Fonte Original: A citação é frequentemente atribuída à obra e pensamento de André Gide, embora a sua origem exata (livro específico, diário ou discurso) não seja universalmente documentada em fontes comuns. Reflete temas centrais da sua literatura, como encontrados em obras como 'Os Moedeiros Falsos' ou nos seus diários.

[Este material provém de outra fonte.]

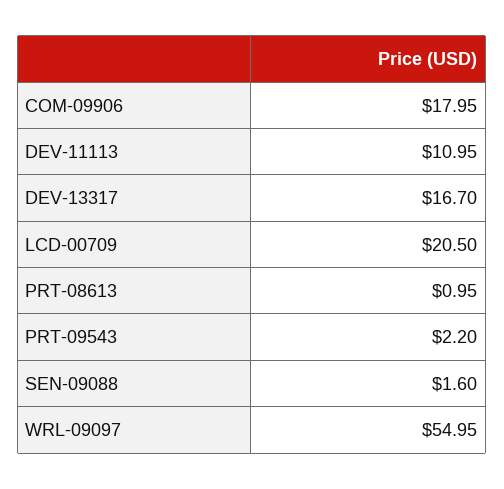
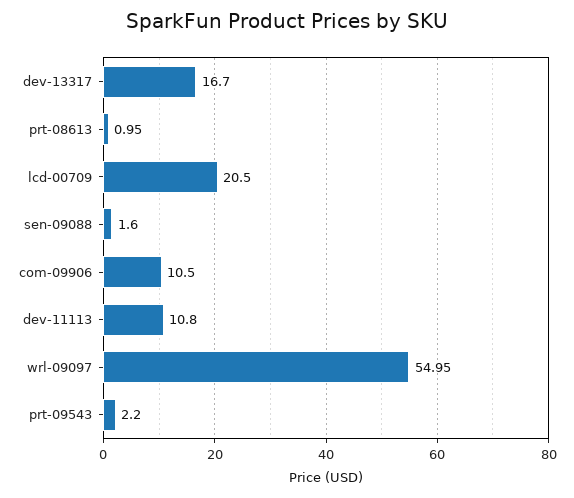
  {
-   "COM-09906": 17.95,
+   "COM-09906": 10.5,
-   "DEV-11113": 10.95,
+   "DEV-11113": 10.8,
    "DEV-13317": 16.7,
    "LCD-00709": 20.5,
    "PRT-08613": 0.95,
    "PRT-09543": 2.2,
    "SEN-09088": 1.6,
    "WRL-09097": 54.95
  }

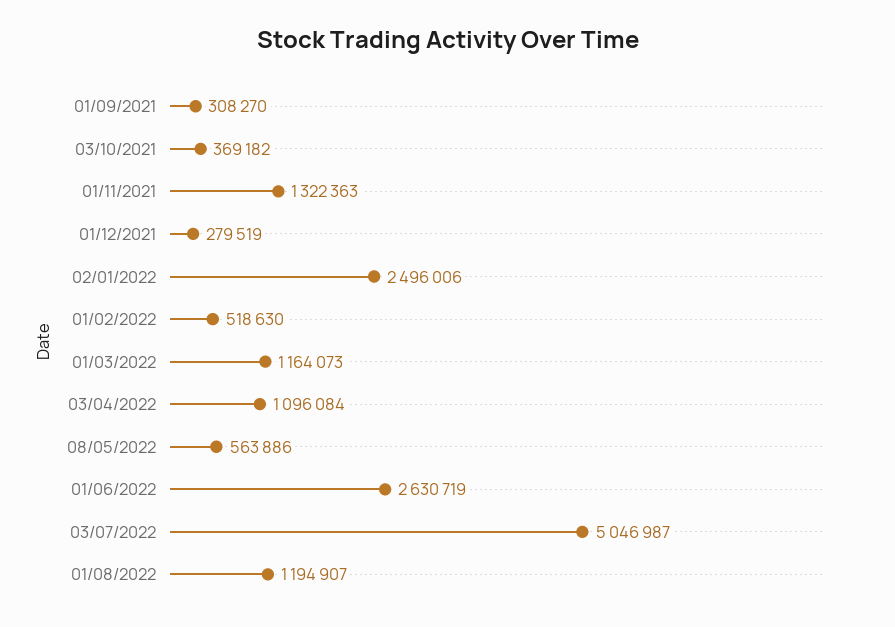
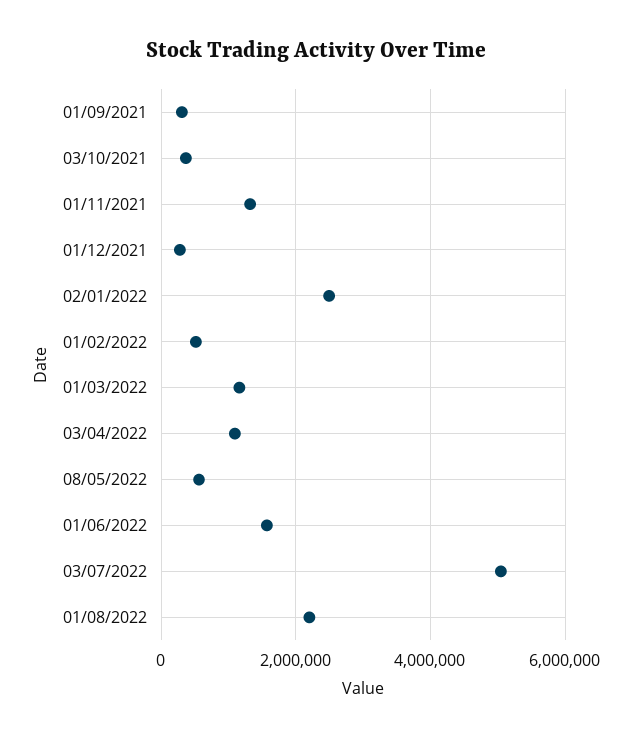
  {
    "01/09/2021": 308270,
    "03/10/2021": 369182,
    "01/11/2021": 1322363,
    "01/12/2021": 279519,
    "02/01/2022": 2496006,
    "01/02/2022": 518630,
    "01/03/2022": 1164073,
    "03/04/2022": 1096084,
    "08/05/2022": 563886,
-   "01/06/2022": 2630719,
+   "01/06/2022": 1600000,
    "03/07/2022": 5046987,
-   "01/08/2022": 1194907
+   "01/08/2022": 2200000
  }

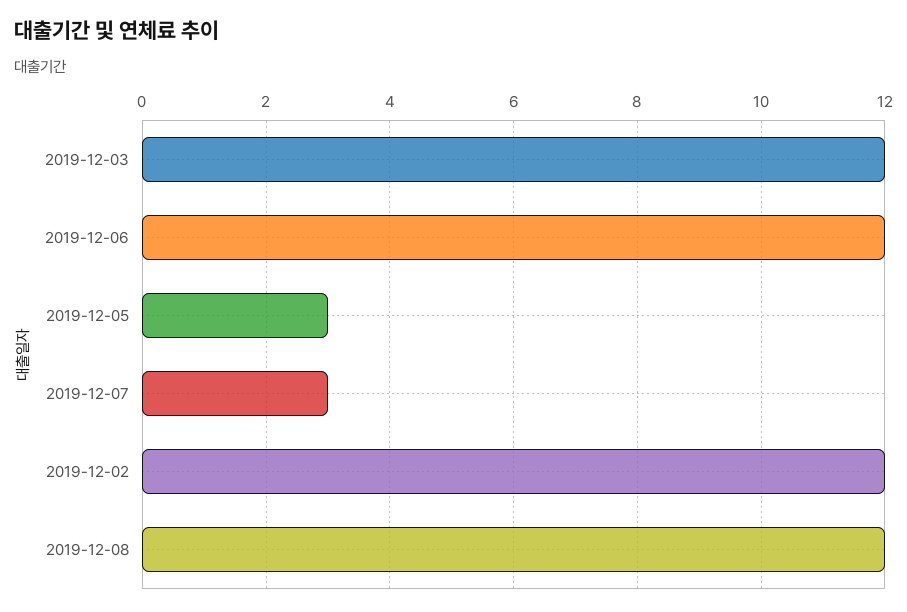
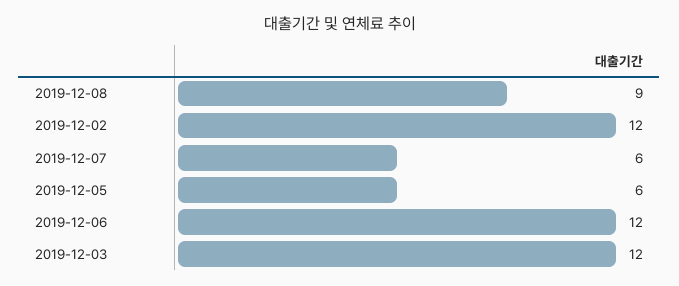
  {
    "2019-12-03": 12,
    "2019-12-06": 12,
-   "2019-12-05": 3,
+   "2019-12-05": 6,
-   "2019-12-07": 3,
+   "2019-12-07": 6,
    "2019-12-02": 12,
-   "2019-12-08": 12
+   "2019-12-08": 9
  }

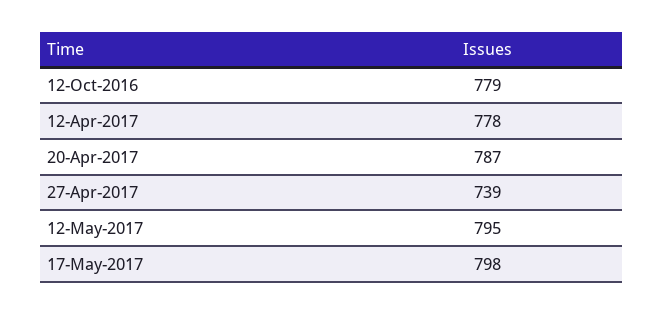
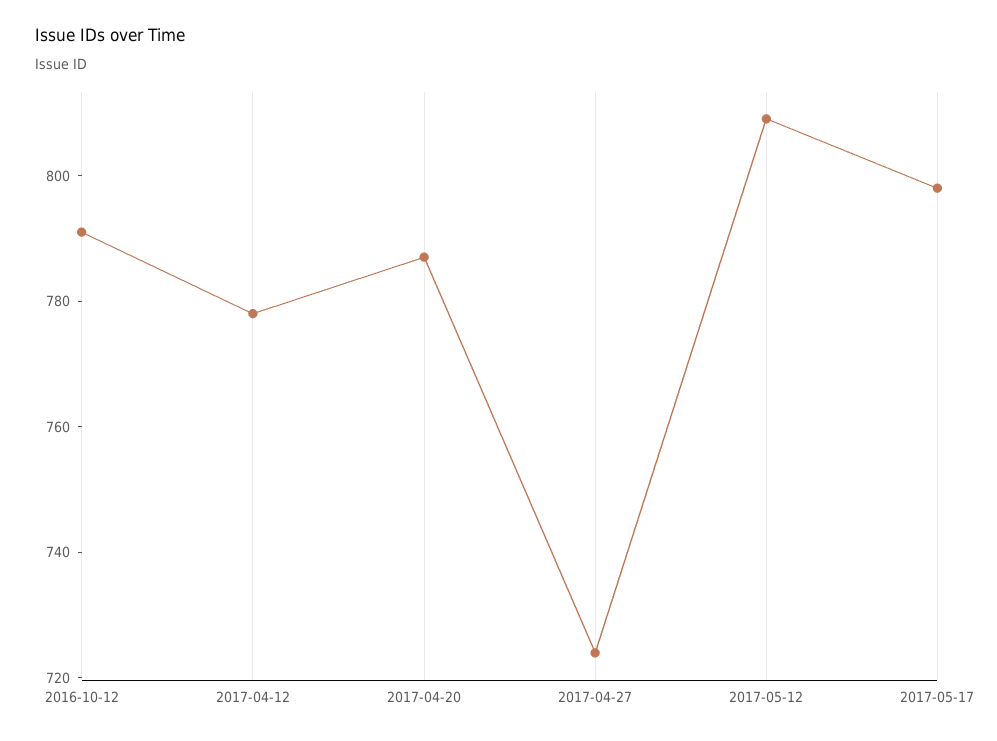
  {
-   "12-Oct-2016": 779,
+   "12-Oct-2016": 790,
    "12-Apr-2017": 778,
    "20-Apr-2017": 787,
-   "27-Apr-2017": 739,
+   "27-Apr-2017": 725,
-   "12-May-2017": 795,
+   "12-May-2017": 810,
    "17-May-2017": 798
  }

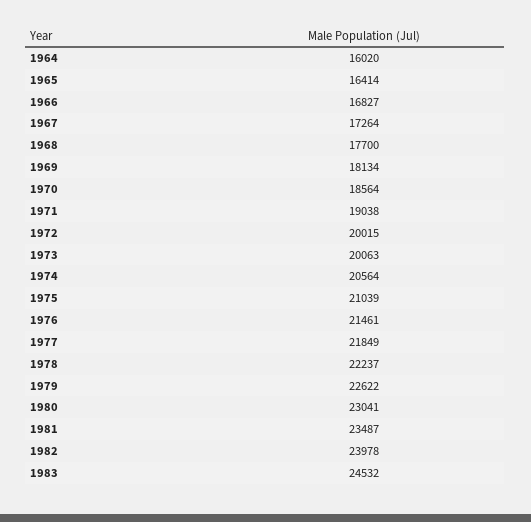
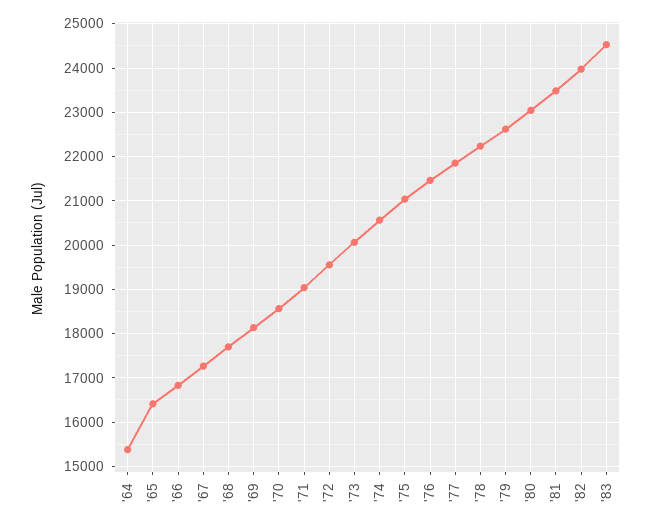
  {
-   "1964": 16020,
+   "1964": 15400,
    "1965": 16414,
    "1966": 16827,
    "1967": 17264,
    "1968": 17700,
    "1969": 18134,
    "1970": 18564,
    "1971": 19038,
-   "1972": 20015,
+   "1972": 19600,
    "1973": 20063,
    "1974": 20564,
    "1975": 21039,
    "1976": 21461,
    "1977": 21849,
    "1978": 22237,
    "1979": 22622,
    "1980": 23041,
    "1981": 23487,
    "1982": 23978,
    "1983": 24532
  }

Citação Original: "On ne découvre pas de terre nouvelle sans consentir à perdre de vue, d'abord et longtemps, tout rivage."

Exemplos de Uso

  • Um empreendedor deixa um emprego estável para lançar uma startup num setor emergente, aceitando anos de incerteza financeira.
  • Um investigador abandona uma linha de estudo convencional para explorar uma teoria marginal, arriscando o cepticismo dos pares.
  • Um artista experimenta um estilo radicalmente diferente, afastando-se do sucesso comercial inicial para encontrar uma voz autêntica.

Variações e Sinônimos

  • Quem não arrisca não petisca.
  • Navegar é preciso, viver não é preciso. (adaptado de Fernando Pessoa)
  • A sorte favorece os audazes.
  • Sair da zona de conforto.
  • Lançar-se ao desconhecido.

Curiosidades

André Gide era conhecido pelas suas viagens, incluindo uma estadia prolongada na África, que influenciou profundamente a sua visão crítica do colonialismo. Esta experiência de 'perder de vista' a Europa literalmente pode ter alimentado a metáfora da citação.

Perguntas Frequentes

O que significa 'perder de vista a margem' na prática?
Significa abraçar conscientemente a incerteza, afastando-se temporariamente de referências seguras (como um emprego estável, opiniões consensuais ou métodos testados) para explorar possibilidades não garantidas.
Esta citação aplica-se apenas a grandes aventuras?
Não. Aplica-se a qualquer processo de crescimento ou inovação, desde aprender uma nova competência até mudar hábitos pessoais. A 'terra nova' pode ser uma perceção, uma habilidade ou uma realização íntima.
André Gide era um aventureiro literal?
Sim, de certa forma. As suas viagens, especialmente a África, foram aventuras físicas e intelectuais que desafiaram as suas convicções, refletindo o espírito de exploração da citação.
Como equilibrar este conselho com a necessidade de segurança?
Gide não defende a imprudência, mas a coragem calculada. 'Perder de vista' não significa esquecer para sempre; implica confiar na bússola interna (valores, preparação) enquanto se navega sem a referência imediata da costa.